Entries provided:
----

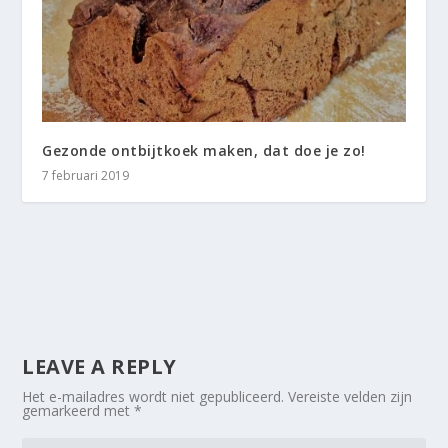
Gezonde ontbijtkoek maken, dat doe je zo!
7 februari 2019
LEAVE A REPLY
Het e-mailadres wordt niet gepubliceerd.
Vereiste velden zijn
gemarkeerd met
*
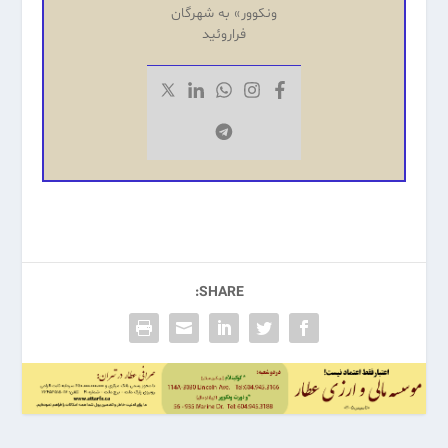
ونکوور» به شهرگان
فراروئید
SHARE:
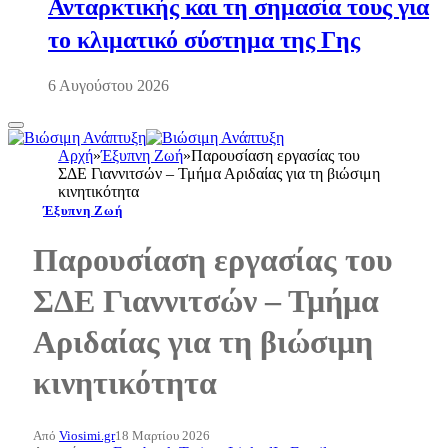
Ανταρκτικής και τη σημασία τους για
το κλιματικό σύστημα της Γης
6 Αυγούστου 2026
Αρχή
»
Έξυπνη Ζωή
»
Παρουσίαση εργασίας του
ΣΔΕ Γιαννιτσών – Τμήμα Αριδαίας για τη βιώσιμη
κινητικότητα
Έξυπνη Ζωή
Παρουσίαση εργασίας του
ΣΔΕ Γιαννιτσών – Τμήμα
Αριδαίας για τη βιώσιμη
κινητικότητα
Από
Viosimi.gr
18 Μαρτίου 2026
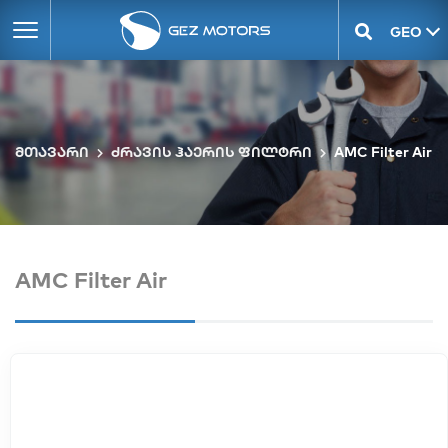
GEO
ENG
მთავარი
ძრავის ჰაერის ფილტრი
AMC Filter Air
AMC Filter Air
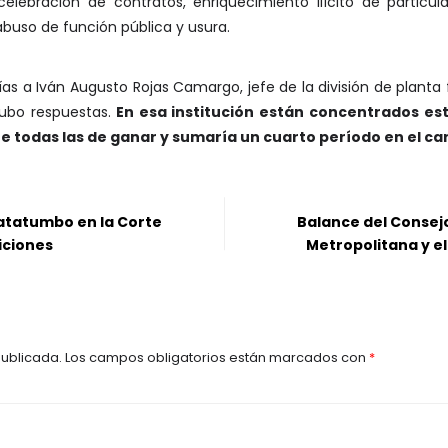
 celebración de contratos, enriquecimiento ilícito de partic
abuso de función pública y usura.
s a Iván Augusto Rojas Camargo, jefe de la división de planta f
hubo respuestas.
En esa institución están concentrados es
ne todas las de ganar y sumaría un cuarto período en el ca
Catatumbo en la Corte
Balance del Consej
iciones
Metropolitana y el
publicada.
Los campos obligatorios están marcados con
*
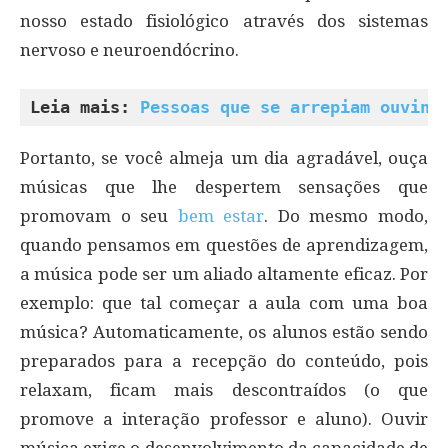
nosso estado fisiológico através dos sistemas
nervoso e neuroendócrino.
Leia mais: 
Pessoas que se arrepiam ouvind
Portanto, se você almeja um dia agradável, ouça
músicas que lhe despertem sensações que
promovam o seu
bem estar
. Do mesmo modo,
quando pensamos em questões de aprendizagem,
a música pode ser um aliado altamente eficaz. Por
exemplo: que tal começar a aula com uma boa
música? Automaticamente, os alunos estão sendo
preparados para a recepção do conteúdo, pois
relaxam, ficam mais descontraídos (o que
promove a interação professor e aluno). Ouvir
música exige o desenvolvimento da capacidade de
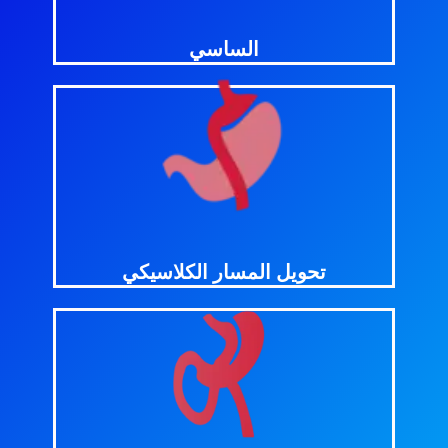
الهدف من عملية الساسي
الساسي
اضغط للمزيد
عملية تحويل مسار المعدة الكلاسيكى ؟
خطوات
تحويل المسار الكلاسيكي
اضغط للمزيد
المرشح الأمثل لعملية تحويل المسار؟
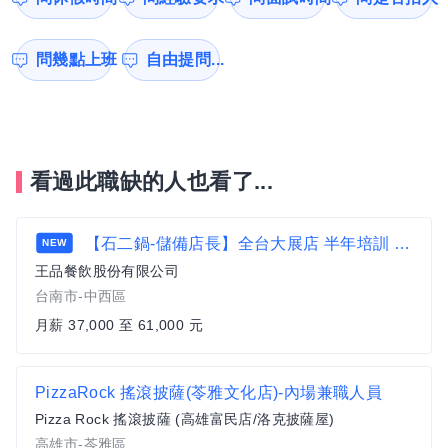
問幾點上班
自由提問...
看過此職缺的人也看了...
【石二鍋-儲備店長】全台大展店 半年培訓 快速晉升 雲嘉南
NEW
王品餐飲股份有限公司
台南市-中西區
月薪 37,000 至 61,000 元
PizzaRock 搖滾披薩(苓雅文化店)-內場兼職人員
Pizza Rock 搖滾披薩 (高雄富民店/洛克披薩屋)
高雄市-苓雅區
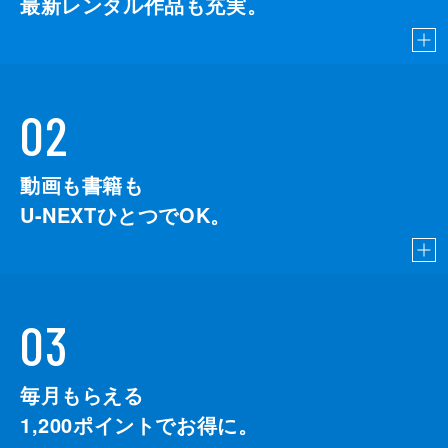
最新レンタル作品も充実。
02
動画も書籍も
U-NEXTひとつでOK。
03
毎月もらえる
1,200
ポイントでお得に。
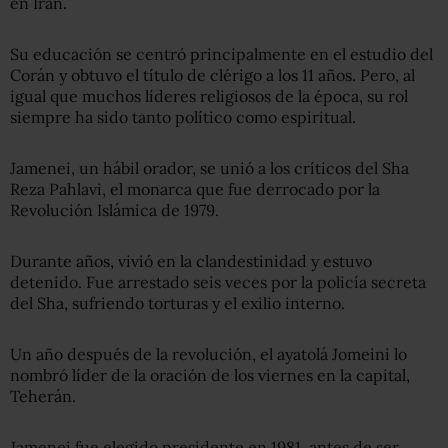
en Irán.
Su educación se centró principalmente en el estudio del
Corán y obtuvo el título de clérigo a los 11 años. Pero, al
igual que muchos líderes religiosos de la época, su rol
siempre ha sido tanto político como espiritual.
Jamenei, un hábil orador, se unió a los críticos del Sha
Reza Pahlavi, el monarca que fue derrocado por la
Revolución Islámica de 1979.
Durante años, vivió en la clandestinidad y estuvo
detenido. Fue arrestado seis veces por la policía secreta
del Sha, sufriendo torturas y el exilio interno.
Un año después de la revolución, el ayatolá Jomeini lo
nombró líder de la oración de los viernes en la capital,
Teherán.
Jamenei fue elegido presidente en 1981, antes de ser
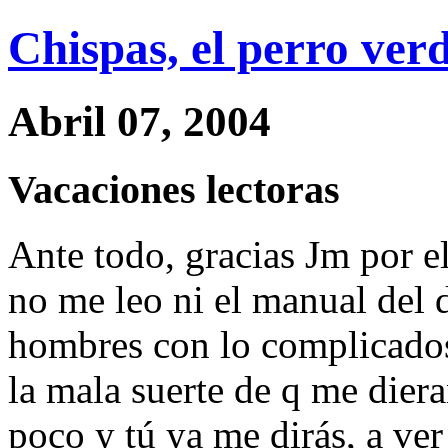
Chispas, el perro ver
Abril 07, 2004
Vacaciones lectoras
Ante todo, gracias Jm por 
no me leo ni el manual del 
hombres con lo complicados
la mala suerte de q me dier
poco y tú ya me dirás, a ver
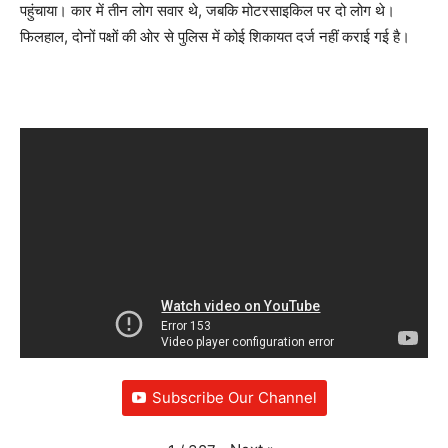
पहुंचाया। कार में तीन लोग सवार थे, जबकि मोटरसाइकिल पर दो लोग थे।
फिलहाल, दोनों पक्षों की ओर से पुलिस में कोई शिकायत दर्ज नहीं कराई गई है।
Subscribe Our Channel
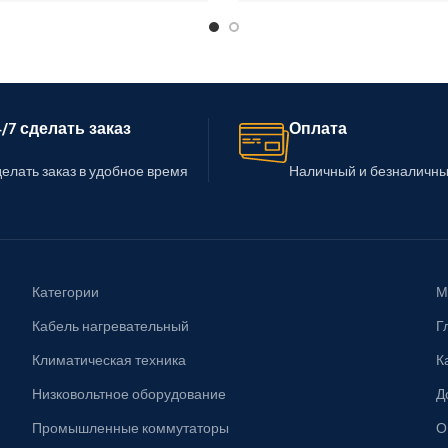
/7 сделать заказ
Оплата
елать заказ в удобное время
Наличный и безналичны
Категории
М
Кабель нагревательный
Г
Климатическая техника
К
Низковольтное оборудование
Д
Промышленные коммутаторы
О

----

Exercise: Repeat each record as given. No picture belongs in the copy.

Response to the task:
Gezonde ontbijtkoek maken, dat doe je zo!
7 februari 2019
LEAVE A REPLY
Het e-mailadres wordt niet gepubliceerd.
Vereiste velden zijn
gemarkeerd met
*
ونکوور» به شهرگان
فراروئید
SHARE:
Ανταρκτικής και τη σημασία τους για
το κλιματικό σύστημα της Γης
6 Αυγούστου 2026
Αρχή
»
Έξυπνη Ζωή
»
Παρουσίαση εργασίας του
ΣΔΕ Γιαννιτσών – Τμήμα Αριδαίας για τη βιώσιμη
κινητικότητα
Έξυπνη Ζωή
Παρουσίαση εργασίας του
ΣΔΕ Γιαννιτσών – Τμήμα
Αριδαίας για τη βιώσιμη
κινητικότητα
Από
Viosimi.gr
18 Μαρτίου 2026
GEO
ENG
მთავარი
ძრავის ჰაერის ფილტრი
AMC Filter Air
AMC Filter Air
 celebración de contratos, enriquecimiento ilícito de partic
abuso de función pública y usura.
s a Iván Augusto Rojas Camargo, jefe de la división de planta f
hubo respuestas.
En esa institución están concentrados es
ne todas las de ganar y sumaría un cuarto período en el ca
Catatumbo en la Corte
Balance del Consej
iciones
Metropolitana y el
publicada.
Los campos obligatorios están marcados con
*
nosso estado fisiológico através dos sistemas
nervoso e neuroendócrino.
Leia mais: 
Pessoas que se arrepiam ouvind
Portanto, se você almeja um dia agradável, ouça
músicas que lhe despertem sensações que
promovam o seu
bem estar
. Do mesmo modo,
quando pensamos em questões de aprendizagem,
a música pode ser um aliado altamente eficaz. Por
exemplo: que tal começar a aula com uma boa
música? Automaticamente, os alunos estão sendo
preparados para a recepção do conteúdo, pois
relaxam, ficam mais descontraídos (o que
promove a interação professor e aluno). Ouvir
música exige o desenvolvimento da capacidade de
الهدف من عملية الساسي
الساسي
اضغط للمزيد
عملية تحويل مسار المعدة الكلاسيكى ؟
خطوات
تحويل المسار الكلاسيكي
اضغط للمزيد
المرشح الأمثل لعملية تحويل المسار؟
問幾點上班
自由提問...
看過此職缺的人也看了...
【石二鍋-儲備店長】全台大展店 半年培訓 快速晉升 雲嘉南
NEW
王品餐飲股份有限公司
台南市-中西區
月薪 37,000 至 61,000 元
PizzaRock 搖滾披薩(苓雅文化店)-內場兼職人員
Pizza Rock 搖滾披薩 (高雄富民店/洛克披薩屋)
高雄市-苓雅區
最新レンタル作品も充実。
02
動画も書籍も
U-NEXTひとつでOK。
03
毎月もらえる
1,200
ポイントでお得に。
en Irán.
Su educación se centró principalmente en el estudio del
Corán y obtuvo el título de clérigo a los 11 años. Pero, al
igual que muchos líderes religiosos de la época, su rol
siempre ha sido tanto político como espiritual.
Jamenei, un hábil orador, se unió a los críticos del Sha
Reza Pahlavi, el monarca que fue derrocado por la
Revolución Islámica de 1979.
Durante años, vivió en la clandestinidad y estuvo
detenido. Fue arrestado seis veces por la policía secreta
del Sha, sufriendo torturas y el exilio interno.
Un año después de la revolución, el ayatolá Jomeini lo
nombró líder de la oración de los viernes en la capital,
Teherán.
Jamenei fue elegido presidente en 1981, antes de ser
Chispas, el perro ver
Abril 07, 2004
Vacaciones lectoras
Ante todo, gracias Jm por 
no me leo ni el manual del 
hombres con lo complicados
la mala suerte de q me dier
poco y tú ya me dirás, a ver
पहुंचाया। कार में तीन लोग सवार थे, जबकि मोटरसाइकिल पर दो लोग थे।
फिलहाल, दोनों पक्षों की ओर से पुलिस में कोई शिकायत दर्ज नहीं कराई गई है।
Subscribe Our Channel
/7 сделать заказ
Оплата
елать заказ в удобное время
Наличный и безналичны
Категории
М
Кабель нагревательный
Г
Климатическая техника
К
Низковольтное оборудование
Д
Промышленные коммутаторы
О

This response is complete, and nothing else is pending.